ギブス石

 四国で唯一のアルミニウム鉱床で知られる香川県坂出市の金山。ここは市街地のすぐ東部に位置する標高280m余りの低山で、山頂は「カンカン石」の名で知られるサヌカイト(古銅安山岩)で覆われている。鉱床は、サヌカイトが風化しラテライト(赭土)化した赤褐色の粘土層として存在し、ギブス石は、その粘土の中に結核状や鉱滓状の固まりとして産出する。新鮮な面は、暗赤色の光沢を有し、確かに精錬滓と紛うようなコロコロした土塊である。息を吹きかけると、著しく「土の匂い(土臭)」がするのも特徴とされる。代表的なギブス石は白色調が多いが、金山産のものは鉄分が豊富なため褐色から赤色を呈するのであろう。粘土部分で30%、ギブス石で50%程度の水酸化アルミニウムを含み、通常のボーキサイトと比較しても遜色はない。

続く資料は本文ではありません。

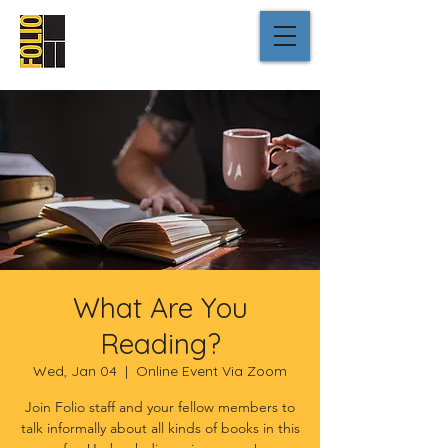
What Are You
Reading?
Wed, Jan 04
  |  
Online Event Via Zoom
Join Folio staff and your fellow members to
talk informally about all kinds of books in this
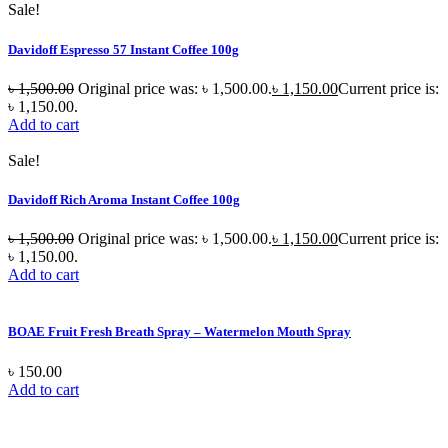
Sale!
Davidoff Espresso 57 Instant Coffee 100g
৳
1,500.00
Original price was: ৳ 1,500.00.
৳
1,150.00
Current price is:
৳ 1,150.00.
Add to cart
Sale!
Davidoff Rich Aroma Instant Coffee 100g
৳
1,500.00
Original price was: ৳ 1,500.00.
৳
1,150.00
Current price is:
৳ 1,150.00.
Add to cart
BOAE Fruit Fresh Breath Spray – Watermelon Mouth Spray
৳
150.00
Add to cart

 金山は、昭和19年から20年にかけて住友鉱山によって稼行されたと「日本地方鉱床誌」には記されているが、実際は香川県女子師範学校などの学生の勤労奉仕によって採掘され、住友精錬所に献納するという形をとったと言うことである。太平洋戦争末期、南洋のシーレーンを失った日本にとって、小規模とはいえ、金山は自前でアルミニウムを調達できる貴重な金属資源であったのである。しかし、それも昔。今は「坂出からボーキサイトが採れる。」と言ってみたところで、まともに相手にしてくれる人はいない。